# Hello from Leeds



## Hellsent (Mar 28, 2021)

Hello all,

I have a Lelit MaraX which I purchased recently from Bellbarista and a Baratza Sette 30 (with 270 adjustment assembly) from Coffeehit last year. Before that my first espresso machine was a Gaggia New Baby06 in Black which I've had since 2014 or so, served me well until the second lockdown where the workflow of making two milk based drinks every morning was just too annoyingly hard to do on the Gaggia. Hence the purchase of the MaraX after reading lots of stuff on this forum about it.

Edit: Whoops probably needs to be moved into Introductions 😬


----------



## DavecUK (Aug 6, 2013)

It's fine here....welcome to the forum, many happy years with your current setup, before ugraditis strikes again 😉


----------



## Hellsent (Mar 28, 2021)

Thanks for the welcome, your videos really helped settle my decision on the MaraX, I liked the look of the Crem machines, but the size of them and a few other points didn't convince me. Very happy with the decision of the MaraX.

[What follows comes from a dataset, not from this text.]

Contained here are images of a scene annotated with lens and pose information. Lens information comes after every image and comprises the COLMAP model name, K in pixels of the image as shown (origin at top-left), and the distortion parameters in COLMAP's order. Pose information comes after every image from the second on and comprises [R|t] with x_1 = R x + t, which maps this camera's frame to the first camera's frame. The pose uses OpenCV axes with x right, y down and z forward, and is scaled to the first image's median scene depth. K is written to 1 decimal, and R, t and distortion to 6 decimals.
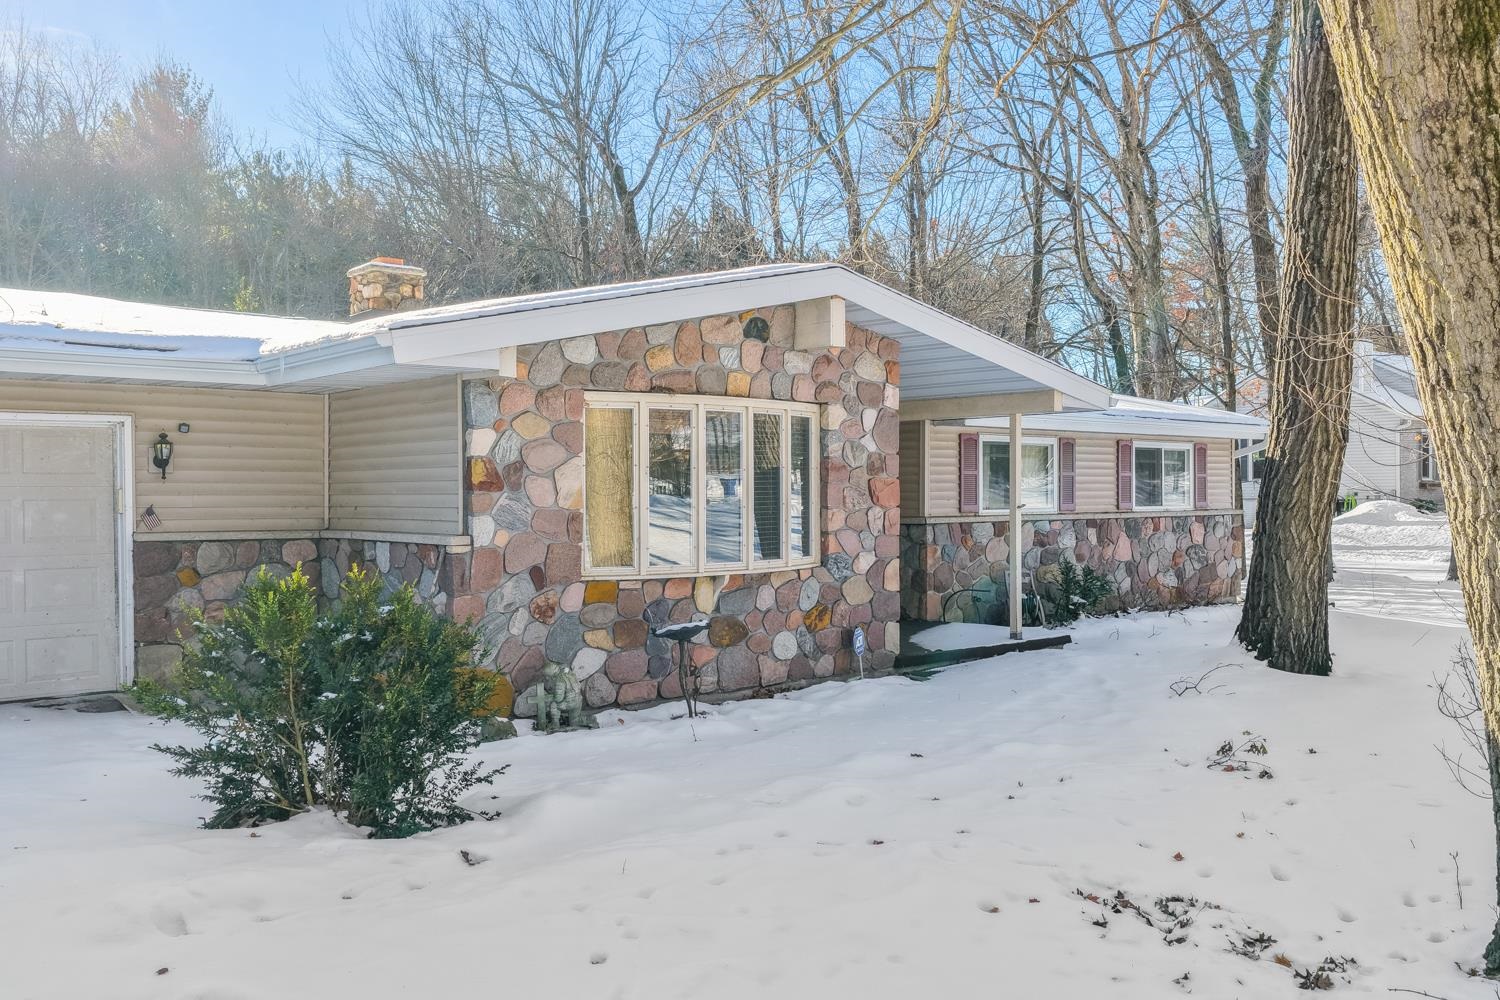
lens RADIAL K [[1271.6, 0, 758.2], [0, 1271.6, 501.9], [0, 0, 1]] dist [-0.003954, 0.000837]
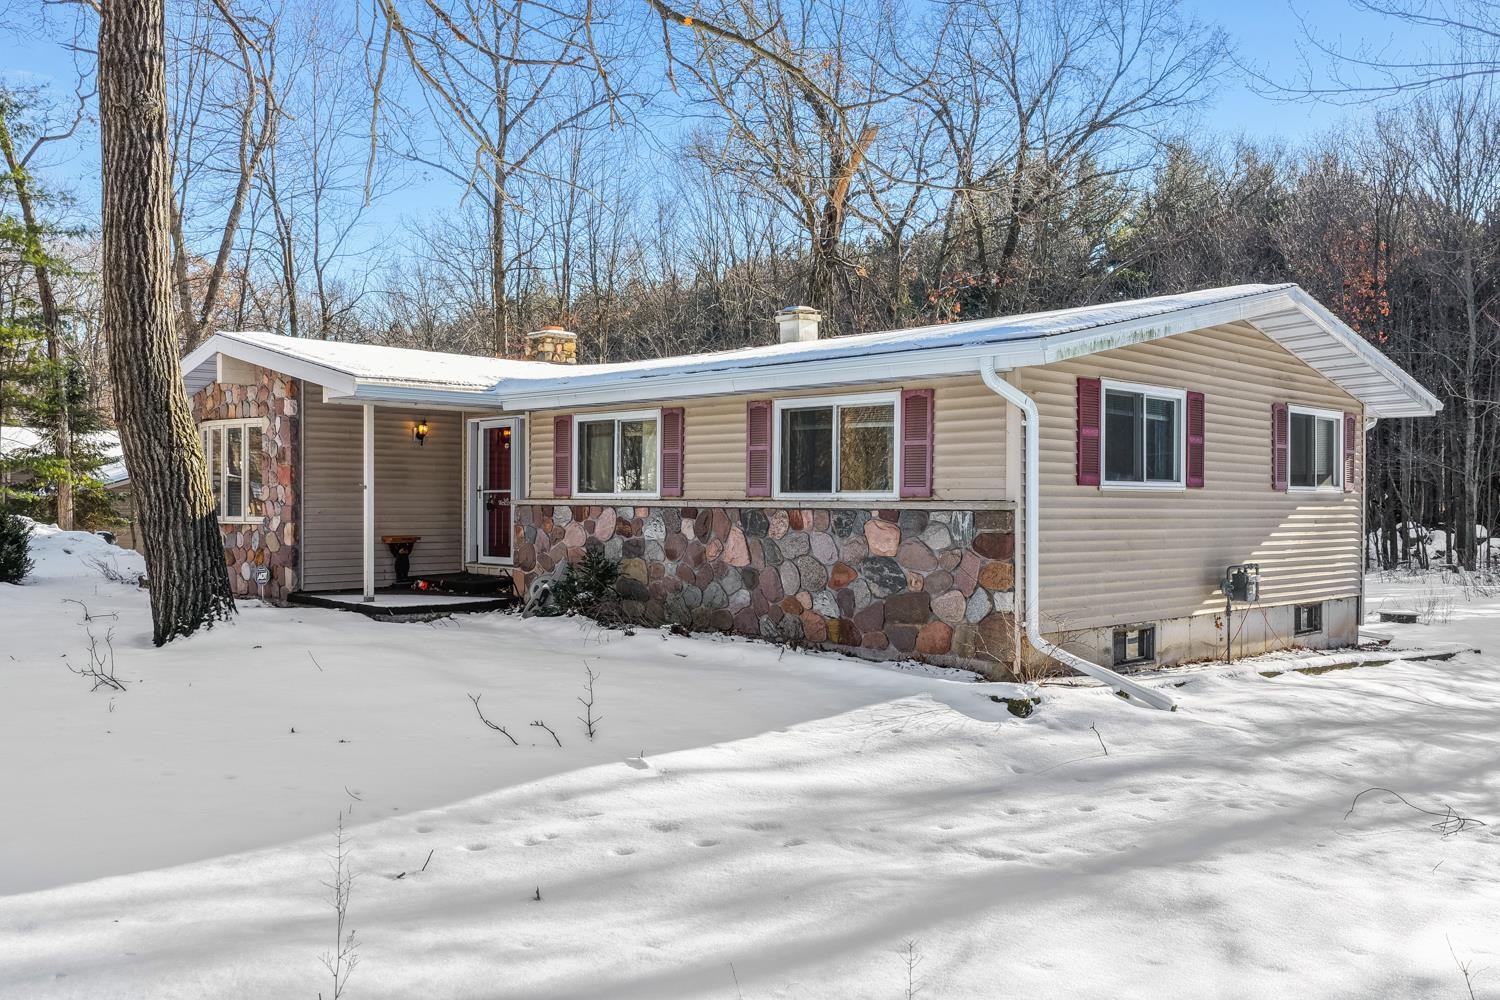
lens RADIAL K [[1271.6, 0, 758.2], [0, 1271.6, 501.9], [0, 0, 1]] dist [-0.003954, 0.000837]
pose [[0.044621, 0.002894, -0.999000, 1.667197], [-0.017748, 0.999840, 0.002103, 0.012319], [0.998846, 0.017636, 0.044665, 1.595912]]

Unfortunately it looks like a lot of people on here don't like the Baratza Sette, as it's my first grinder I've had no complaints (apart from the deafening noise), especially now I've added the metal 270 adjustment assembly which means I can dial in a bit better with certain beans.

But yes, my next upgrade would most likely be a new grinder. I don't like the look of the Niche, and was thinking of trying flat burrs, just to compare against the conical in the Baratza. Interesting to see what the new Mahlkonig offering is with the MKHOMEX54.


----------